Assignment:
Scan the material and copy out each line where the word "KiCad" occurs.

-------------------------

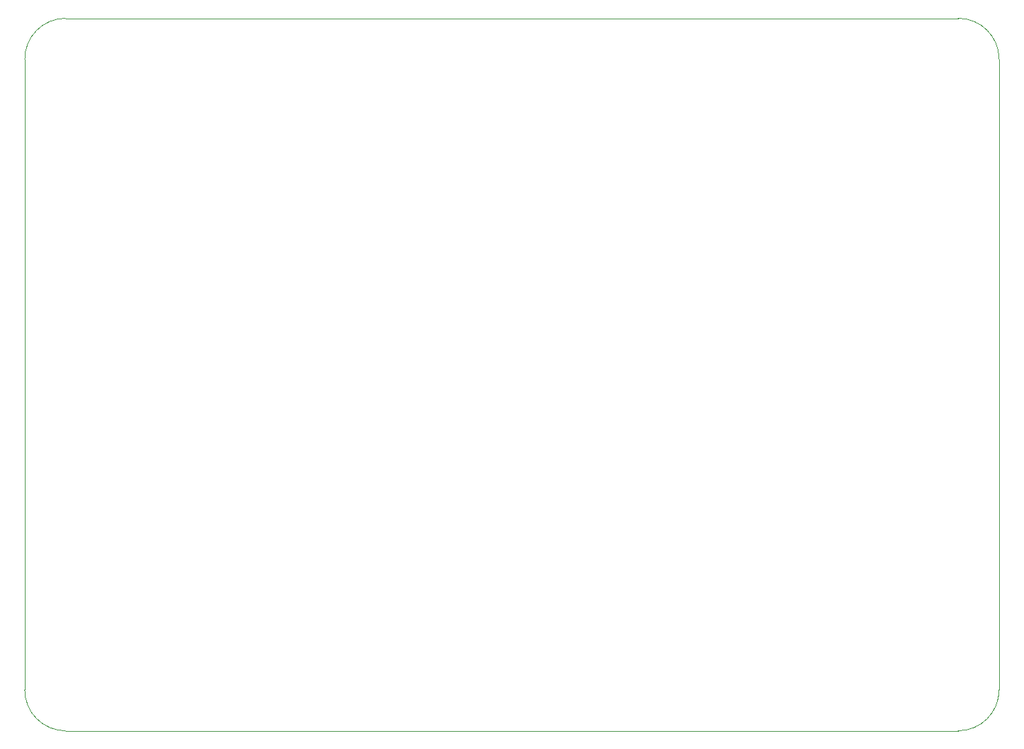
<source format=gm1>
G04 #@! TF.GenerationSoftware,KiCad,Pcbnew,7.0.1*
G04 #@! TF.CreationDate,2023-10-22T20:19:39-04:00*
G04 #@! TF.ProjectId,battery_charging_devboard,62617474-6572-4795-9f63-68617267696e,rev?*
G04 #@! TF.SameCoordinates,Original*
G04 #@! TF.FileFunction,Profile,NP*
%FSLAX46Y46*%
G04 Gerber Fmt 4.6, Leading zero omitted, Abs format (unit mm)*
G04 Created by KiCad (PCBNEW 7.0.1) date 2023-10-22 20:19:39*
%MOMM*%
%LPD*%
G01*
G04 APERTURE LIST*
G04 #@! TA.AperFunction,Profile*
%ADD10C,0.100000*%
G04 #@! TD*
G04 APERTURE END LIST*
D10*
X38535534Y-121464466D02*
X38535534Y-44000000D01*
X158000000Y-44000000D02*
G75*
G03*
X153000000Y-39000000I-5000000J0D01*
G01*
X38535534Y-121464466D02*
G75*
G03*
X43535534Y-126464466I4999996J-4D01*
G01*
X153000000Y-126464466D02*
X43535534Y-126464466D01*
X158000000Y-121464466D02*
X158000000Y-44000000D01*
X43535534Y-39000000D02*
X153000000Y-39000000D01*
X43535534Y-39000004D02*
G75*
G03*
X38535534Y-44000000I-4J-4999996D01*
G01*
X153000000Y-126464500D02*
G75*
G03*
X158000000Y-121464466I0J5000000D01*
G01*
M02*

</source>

-------------------------

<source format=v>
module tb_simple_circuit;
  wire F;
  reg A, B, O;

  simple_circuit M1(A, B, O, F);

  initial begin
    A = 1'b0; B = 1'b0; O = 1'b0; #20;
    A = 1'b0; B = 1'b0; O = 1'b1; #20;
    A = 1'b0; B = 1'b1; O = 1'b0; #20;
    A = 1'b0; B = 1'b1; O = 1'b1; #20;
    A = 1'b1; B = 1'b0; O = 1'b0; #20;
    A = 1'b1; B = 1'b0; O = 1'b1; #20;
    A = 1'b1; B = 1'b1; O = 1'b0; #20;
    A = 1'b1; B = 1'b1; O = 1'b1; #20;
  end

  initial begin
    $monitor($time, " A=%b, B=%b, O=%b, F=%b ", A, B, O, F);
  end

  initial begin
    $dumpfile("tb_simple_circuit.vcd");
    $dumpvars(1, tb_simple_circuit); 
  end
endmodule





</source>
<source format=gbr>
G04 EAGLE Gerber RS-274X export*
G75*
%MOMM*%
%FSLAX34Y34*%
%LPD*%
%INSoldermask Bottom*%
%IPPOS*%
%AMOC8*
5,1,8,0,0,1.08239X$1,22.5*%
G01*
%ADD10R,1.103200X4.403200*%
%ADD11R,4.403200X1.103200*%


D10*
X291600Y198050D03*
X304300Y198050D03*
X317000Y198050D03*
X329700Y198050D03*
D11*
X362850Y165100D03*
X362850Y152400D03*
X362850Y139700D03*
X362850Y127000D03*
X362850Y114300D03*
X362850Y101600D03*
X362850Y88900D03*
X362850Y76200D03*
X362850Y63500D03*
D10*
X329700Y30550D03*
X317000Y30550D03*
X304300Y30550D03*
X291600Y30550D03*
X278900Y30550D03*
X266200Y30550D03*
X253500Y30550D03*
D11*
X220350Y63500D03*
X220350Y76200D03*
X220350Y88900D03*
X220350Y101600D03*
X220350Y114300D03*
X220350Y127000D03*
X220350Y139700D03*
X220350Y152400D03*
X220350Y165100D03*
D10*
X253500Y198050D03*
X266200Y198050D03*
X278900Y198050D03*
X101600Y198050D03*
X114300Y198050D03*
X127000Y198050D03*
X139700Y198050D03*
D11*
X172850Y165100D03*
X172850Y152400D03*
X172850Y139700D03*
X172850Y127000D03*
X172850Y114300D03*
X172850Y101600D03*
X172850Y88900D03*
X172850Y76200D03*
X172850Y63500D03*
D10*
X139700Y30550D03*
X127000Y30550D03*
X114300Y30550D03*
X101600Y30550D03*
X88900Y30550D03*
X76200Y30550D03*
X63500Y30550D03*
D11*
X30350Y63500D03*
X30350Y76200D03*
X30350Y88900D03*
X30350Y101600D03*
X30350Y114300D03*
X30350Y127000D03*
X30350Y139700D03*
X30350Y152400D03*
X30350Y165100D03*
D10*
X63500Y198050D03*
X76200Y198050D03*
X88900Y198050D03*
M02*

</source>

-------------------------

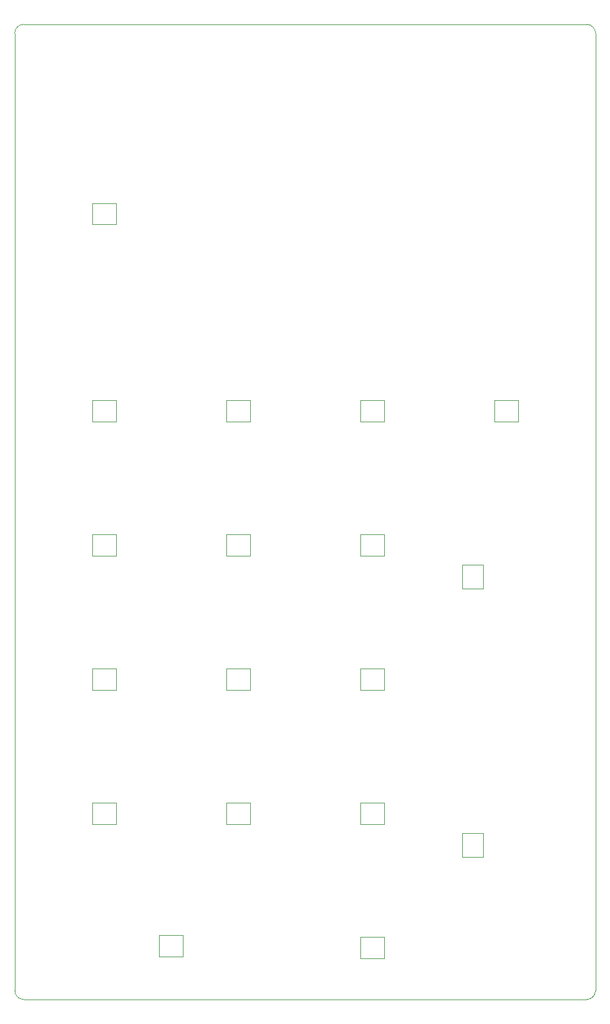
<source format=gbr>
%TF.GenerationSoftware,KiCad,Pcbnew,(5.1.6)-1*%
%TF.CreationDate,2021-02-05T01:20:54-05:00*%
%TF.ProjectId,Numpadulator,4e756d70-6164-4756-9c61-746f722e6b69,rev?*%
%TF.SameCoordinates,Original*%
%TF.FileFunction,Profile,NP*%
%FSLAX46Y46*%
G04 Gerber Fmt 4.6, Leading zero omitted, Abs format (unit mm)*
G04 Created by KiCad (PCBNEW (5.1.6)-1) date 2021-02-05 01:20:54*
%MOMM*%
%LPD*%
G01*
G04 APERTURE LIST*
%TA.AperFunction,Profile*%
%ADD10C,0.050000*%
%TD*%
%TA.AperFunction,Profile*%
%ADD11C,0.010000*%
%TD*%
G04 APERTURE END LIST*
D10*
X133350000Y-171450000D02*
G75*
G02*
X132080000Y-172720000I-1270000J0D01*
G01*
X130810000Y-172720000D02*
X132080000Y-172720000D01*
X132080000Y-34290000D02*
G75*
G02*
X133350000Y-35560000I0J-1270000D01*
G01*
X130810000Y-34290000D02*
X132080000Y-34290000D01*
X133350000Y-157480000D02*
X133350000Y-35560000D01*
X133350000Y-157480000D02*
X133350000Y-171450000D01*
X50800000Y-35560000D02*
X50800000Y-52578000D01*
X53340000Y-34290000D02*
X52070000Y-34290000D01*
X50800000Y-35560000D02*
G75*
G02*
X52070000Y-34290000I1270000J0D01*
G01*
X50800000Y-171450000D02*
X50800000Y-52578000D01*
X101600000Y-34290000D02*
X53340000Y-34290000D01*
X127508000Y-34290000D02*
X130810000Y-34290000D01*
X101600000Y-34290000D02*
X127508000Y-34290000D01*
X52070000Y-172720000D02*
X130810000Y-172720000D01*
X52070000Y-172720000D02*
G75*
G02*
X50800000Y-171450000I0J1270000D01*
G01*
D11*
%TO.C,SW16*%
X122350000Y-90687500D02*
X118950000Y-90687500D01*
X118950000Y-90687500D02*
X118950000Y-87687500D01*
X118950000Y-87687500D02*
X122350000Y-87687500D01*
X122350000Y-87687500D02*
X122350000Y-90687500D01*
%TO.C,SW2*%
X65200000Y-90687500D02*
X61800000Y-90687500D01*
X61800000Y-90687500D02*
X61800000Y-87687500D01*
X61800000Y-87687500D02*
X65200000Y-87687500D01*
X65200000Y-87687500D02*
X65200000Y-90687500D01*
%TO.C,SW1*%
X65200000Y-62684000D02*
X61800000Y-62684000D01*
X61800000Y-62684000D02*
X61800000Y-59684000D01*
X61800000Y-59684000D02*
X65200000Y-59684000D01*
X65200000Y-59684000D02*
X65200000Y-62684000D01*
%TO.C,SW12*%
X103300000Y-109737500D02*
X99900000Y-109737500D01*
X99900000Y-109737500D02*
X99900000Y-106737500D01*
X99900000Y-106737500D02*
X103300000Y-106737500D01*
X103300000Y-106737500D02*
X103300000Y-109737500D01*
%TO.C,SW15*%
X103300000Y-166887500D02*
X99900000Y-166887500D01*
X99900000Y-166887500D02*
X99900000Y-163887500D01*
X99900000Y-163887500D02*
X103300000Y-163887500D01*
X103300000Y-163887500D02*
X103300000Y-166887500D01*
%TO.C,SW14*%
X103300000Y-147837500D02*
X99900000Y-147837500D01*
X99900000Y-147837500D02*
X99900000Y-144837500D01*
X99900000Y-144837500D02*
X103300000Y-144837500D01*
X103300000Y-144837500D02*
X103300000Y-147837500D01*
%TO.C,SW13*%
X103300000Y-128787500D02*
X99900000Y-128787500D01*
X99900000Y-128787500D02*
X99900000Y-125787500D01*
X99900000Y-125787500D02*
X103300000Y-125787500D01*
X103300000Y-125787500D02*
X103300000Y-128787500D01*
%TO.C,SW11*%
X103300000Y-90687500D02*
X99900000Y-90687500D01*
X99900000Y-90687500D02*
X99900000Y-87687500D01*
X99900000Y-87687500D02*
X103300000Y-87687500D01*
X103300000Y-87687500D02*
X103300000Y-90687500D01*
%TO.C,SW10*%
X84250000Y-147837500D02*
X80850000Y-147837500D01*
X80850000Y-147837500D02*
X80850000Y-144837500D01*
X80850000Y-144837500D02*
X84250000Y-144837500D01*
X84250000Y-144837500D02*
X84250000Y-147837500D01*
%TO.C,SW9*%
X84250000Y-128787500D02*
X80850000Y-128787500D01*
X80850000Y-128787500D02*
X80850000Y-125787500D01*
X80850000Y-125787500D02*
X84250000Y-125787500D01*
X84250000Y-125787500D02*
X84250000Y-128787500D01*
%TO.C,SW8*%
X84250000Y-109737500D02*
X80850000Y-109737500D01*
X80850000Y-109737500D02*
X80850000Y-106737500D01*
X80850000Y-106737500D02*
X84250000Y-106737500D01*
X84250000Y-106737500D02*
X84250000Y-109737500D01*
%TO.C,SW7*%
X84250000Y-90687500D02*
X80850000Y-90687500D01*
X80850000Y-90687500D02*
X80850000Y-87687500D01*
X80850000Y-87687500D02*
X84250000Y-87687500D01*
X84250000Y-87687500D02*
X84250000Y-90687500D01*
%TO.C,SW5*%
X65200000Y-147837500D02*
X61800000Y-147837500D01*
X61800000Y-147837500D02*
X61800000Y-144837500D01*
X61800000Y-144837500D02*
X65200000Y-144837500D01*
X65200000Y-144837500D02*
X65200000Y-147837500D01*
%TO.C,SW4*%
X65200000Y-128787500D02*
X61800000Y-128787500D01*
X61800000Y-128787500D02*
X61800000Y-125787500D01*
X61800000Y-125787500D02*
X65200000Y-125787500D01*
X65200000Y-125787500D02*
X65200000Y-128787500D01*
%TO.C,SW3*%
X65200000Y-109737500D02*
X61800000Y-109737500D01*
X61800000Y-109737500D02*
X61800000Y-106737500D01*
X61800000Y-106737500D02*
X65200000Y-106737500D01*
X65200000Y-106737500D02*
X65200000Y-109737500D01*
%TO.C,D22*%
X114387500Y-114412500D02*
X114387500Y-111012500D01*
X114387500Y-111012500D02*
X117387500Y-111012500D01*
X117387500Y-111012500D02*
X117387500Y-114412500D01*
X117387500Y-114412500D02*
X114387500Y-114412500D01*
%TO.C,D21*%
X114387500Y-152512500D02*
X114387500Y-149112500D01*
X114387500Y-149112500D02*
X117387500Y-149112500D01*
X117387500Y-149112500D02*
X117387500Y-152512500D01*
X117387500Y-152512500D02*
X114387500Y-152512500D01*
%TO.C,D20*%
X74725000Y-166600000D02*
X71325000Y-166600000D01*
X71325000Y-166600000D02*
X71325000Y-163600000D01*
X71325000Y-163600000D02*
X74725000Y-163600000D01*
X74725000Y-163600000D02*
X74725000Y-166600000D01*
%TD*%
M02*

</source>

-------------------------

Reply:
G04 #@! TF.GenerationSoftware,KiCad,Pcbnew,7.0.1*
G04 Created by KiCad (PCBNEW 7.0.1) date 2023-10-22 20:19:39*
%TF.GenerationSoftware,KiCad,Pcbnew,(5.1.6)-1*%
G04 Created by KiCad (PCBNEW (5.1.6)-1) date 2021-02-05 01:20:54*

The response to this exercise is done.